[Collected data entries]
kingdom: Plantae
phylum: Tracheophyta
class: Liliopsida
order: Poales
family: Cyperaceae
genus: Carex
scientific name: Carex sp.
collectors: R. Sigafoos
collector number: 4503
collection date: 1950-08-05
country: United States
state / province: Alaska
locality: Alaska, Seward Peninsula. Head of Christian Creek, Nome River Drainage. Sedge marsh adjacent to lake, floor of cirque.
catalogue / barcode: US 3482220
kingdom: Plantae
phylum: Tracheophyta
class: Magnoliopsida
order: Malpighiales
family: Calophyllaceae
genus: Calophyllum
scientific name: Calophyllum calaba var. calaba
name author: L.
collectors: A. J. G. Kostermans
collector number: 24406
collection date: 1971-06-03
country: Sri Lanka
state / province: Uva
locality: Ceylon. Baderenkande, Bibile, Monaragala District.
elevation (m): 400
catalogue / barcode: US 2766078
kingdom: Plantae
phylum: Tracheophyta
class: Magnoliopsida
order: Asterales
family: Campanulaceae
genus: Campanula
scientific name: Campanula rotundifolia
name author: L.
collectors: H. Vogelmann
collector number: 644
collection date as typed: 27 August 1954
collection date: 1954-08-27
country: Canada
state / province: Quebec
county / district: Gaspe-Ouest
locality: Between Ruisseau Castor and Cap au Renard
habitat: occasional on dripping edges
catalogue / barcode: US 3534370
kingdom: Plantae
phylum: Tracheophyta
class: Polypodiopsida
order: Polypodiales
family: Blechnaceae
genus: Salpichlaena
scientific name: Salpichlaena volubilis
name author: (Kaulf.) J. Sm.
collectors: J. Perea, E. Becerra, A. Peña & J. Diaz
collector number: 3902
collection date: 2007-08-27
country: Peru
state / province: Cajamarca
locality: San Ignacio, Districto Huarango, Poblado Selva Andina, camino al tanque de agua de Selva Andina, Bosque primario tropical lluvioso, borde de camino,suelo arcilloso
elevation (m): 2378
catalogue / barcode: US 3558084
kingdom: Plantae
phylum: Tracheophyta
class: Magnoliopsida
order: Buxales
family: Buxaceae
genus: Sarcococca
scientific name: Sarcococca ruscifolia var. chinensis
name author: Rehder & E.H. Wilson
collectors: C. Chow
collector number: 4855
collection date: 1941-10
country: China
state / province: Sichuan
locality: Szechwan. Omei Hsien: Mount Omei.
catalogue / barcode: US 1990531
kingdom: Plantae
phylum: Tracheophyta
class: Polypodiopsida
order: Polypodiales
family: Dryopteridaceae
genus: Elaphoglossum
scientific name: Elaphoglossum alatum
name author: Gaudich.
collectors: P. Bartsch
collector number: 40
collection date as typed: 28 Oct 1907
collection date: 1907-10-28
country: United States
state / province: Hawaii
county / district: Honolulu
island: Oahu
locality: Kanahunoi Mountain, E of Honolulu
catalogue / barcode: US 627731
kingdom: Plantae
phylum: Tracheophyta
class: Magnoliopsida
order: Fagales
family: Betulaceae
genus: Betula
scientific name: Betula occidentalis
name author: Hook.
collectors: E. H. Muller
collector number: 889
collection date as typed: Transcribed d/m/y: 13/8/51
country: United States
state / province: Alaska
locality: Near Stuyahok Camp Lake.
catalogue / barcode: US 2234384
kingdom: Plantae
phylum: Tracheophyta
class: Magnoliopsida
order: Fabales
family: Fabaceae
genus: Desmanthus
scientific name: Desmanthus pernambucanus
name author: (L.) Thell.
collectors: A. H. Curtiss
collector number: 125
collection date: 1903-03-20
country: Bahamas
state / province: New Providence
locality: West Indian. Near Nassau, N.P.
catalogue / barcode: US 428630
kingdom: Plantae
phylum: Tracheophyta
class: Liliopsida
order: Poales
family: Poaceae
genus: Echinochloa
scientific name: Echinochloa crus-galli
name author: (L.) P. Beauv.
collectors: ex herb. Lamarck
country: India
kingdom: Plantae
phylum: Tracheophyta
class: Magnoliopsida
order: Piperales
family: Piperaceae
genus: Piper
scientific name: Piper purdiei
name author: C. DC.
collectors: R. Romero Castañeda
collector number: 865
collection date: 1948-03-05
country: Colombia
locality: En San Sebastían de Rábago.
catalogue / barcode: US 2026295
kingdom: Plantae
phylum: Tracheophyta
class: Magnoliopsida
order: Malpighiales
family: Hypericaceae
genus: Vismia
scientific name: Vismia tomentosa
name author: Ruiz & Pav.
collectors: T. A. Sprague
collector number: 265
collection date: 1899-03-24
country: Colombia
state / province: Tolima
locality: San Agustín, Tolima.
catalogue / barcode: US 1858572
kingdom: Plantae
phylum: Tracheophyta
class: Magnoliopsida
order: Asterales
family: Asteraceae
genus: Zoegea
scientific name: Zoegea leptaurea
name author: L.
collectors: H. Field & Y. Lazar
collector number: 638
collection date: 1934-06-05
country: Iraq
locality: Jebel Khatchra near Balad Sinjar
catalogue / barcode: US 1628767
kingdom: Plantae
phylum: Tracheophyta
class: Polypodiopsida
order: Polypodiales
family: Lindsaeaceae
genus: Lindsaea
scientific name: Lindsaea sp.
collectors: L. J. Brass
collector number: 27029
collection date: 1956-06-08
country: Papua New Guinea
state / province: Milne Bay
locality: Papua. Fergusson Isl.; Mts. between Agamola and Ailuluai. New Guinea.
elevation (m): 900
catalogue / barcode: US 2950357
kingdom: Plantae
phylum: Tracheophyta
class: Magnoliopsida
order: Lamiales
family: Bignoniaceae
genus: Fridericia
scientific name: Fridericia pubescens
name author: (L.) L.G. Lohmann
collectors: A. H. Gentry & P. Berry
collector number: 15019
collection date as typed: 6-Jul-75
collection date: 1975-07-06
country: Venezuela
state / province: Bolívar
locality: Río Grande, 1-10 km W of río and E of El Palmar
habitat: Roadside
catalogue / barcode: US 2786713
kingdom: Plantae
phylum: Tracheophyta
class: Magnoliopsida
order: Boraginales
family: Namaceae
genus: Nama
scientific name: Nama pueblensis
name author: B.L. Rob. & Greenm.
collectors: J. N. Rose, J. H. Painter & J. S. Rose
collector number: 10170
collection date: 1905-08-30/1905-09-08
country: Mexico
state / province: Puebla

• **Task objective**
Print every line of the data above word for word, with nothing changed.

• **The completed task**
kingdom: Plantae
phylum: Tracheophyta
class: Liliopsida
order: Poales
family: Cyperaceae
genus: Carex
scientific name: Carex sp.
collectors: R. Sigafoos
collector number: 4503
collection date: 1950-08-05
country: United States
state / province: Alaska
locality: Alaska, Seward Peninsula. Head of Christian Creek, Nome River Drainage. Sedge marsh adjacent to lake, floor of cirque.
catalogue / barcode: US 3482220
kingdom: Plantae
phylum: Tracheophyta
class: Magnoliopsida
order: Malpighiales
family: Calophyllaceae
genus: Calophyllum
scientific name: Calophyllum calaba var. calaba
name author: L.
collectors: A. J. G. Kostermans
collector number: 24406
collection date: 1971-06-03
country: Sri Lanka
state / province: Uva
locality: Ceylon. Baderenkande, Bibile, Monaragala District.
elevation (m): 400
catalogue / barcode: US 2766078
kingdom: Plantae
phylum: Tracheophyta
class: Magnoliopsida
order: Asterales
family: Campanulaceae
genus: Campanula
scientific name: Campanula rotundifolia
name author: L.
collectors: H. Vogelmann
collector number: 644
collection date as typed: 27 August 1954
collection date: 1954-08-27
country: Canada
state / province: Quebec
county / district: Gaspe-Ouest
locality: Between Ruisseau Castor and Cap au Renard
habitat: occasional on dripping edges
catalogue / barcode: US 3534370
kingdom: Plantae
phylum: Tracheophyta
class: Polypodiopsida
order: Polypodiales
family: Blechnaceae
genus: Salpichlaena
scientific name: Salpichlaena volubilis
name author: (Kaulf.) J. Sm.
collectors: J. Perea, E. Becerra, A. Peña & J. Diaz
collector number: 3902
collection date: 2007-08-27
country: Peru
state / province: Cajamarca
locality: San Ignacio, Districto Huarango, Poblado Selva Andina, camino al tanque de agua de Selva Andina, Bosque primario tropical lluvioso, borde de camino,suelo arcilloso
elevation (m): 2378
catalogue / barcode: US 3558084
kingdom: Plantae
phylum: Tracheophyta
class: Magnoliopsida
order: Buxales
family: Buxaceae
genus: Sarcococca
scientific name: Sarcococca ruscifolia var. chinensis
name author: Rehder & E.H. Wilson
collectors: C. Chow
collector number: 4855
collection date: 1941-10
country: China
state / province: Sichuan
locality: Szechwan. Omei Hsien: Mount Omei.
catalogue / barcode: US 1990531
kingdom: Plantae
phylum: Tracheophyta
class: Polypodiopsida
order: Polypodiales
family: Dryopteridaceae
genus: Elaphoglossum
scientific name: Elaphoglossum alatum
name author: Gaudich.
collectors: P. Bartsch
collector number: 40
collection date as typed: 28 Oct 1907
collection date: 1907-10-28
country: United States
state / province: Hawaii
county / district: Honolulu
island: Oahu
locality: Kanahunoi Mountain, E of Honolulu
catalogue / barcode: US 627731
kingdom: Plantae
phylum: Tracheophyta
class: Magnoliopsida
order: Fagales
family: Betulaceae
genus: Betula
scientific name: Betula occidentalis
name author: Hook.
collectors: E. H. Muller
collector number: 889
collection date as typed: Transcribed d/m/y: 13/8/51
country: United States
state / province: Alaska
locality: Near Stuyahok Camp Lake.
catalogue / barcode: US 2234384
kingdom: Plantae
phylum: Tracheophyta
class: Magnoliopsida
order: Fabales
family: Fabaceae
genus: Desmanthus
scientific name: Desmanthus pernambucanus
name author: (L.) Thell.
collectors: A. H. Curtiss
collector number: 125
collection date: 1903-03-20
country: Bahamas
state / province: New Providence
locality: West Indian. Near Nassau, N.P.
catalogue / barcode: US 428630
kingdom: Plantae
phylum: Tracheophyta
class: Liliopsida
order: Poales
family: Poaceae
genus: Echinochloa
scientific name: Echinochloa crus-galli
name author: (L.) P. Beauv.
collectors: ex herb. Lamarck
country: India
kingdom: Plantae
phylum: Tracheophyta
class: Magnoliopsida
order: Piperales
family: Piperaceae
genus: Piper
scientific name: Piper purdiei
name author: C. DC.
collectors: R. Romero Castañeda
collector number: 865
collection date: 1948-03-05
country: Colombia
locality: En San Sebastían de Rábago.
catalogue / barcode: US 2026295
kingdom: Plantae
phylum: Tracheophyta
class: Magnoliopsida
order: Malpighiales
family: Hypericaceae
genus: Vismia
scientific name: Vismia tomentosa
name author: Ruiz & Pav.
collectors: T. A. Sprague
collector number: 265
collection date: 1899-03-24
country: Colombia
state / province: Tolima
locality: San Agustín, Tolima.
catalogue / barcode: US 1858572
kingdom: Plantae
phylum: Tracheophyta
class: Magnoliopsida
order: Asterales
family: Asteraceae
genus: Zoegea
scientific name: Zoegea leptaurea
name author: L.
collectors: H. Field & Y. Lazar
collector number: 638
collection date: 1934-06-05
country: Iraq
locality: Jebel Khatchra near Balad Sinjar
catalogue / barcode: US 1628767
kingdom: Plantae
phylum: Tracheophyta
class: Polypodiopsida
order: Polypodiales
family: Lindsaeaceae
genus: Lindsaea
scientific name: Lindsaea sp.
collectors: L. J. Brass
collector number: 27029
collection date: 1956-06-08
country: Papua New Guinea
state / province: Milne Bay
locality: Papua. Fergusson Isl.; Mts. between Agamola and Ailuluai. New Guinea.
elevation (m): 900
catalogue / barcode: US 2950357
kingdom: Plantae
phylum: Tracheophyta
class: Magnoliopsida
order: Lamiales
family: Bignoniaceae
genus: Fridericia
scientific name: Fridericia pubescens
name author: (L.) L.G. Lohmann
collectors: A. H. Gentry & P. Berry
collector number: 15019
collection date as typed: 6-Jul-75
collection date: 1975-07-06
country: Venezuela
state / province: Bolívar
locality: Río Grande, 1-10 km W of río and E of El Palmar
habitat: Roadside
catalogue / barcode: US 2786713
kingdom: Plantae
phylum: Tracheophyta
class: Magnoliopsida
order: Boraginales
family: Namaceae
genus: Nama
scientific name: Nama pueblensis
name author: B.L. Rob. & Greenm.
collectors: J. N. Rose, J. H. Painter & J. S. Rose
collector number: 10170
collection date: 1905-08-30/1905-09-08
country: Mexico
state / province: Puebla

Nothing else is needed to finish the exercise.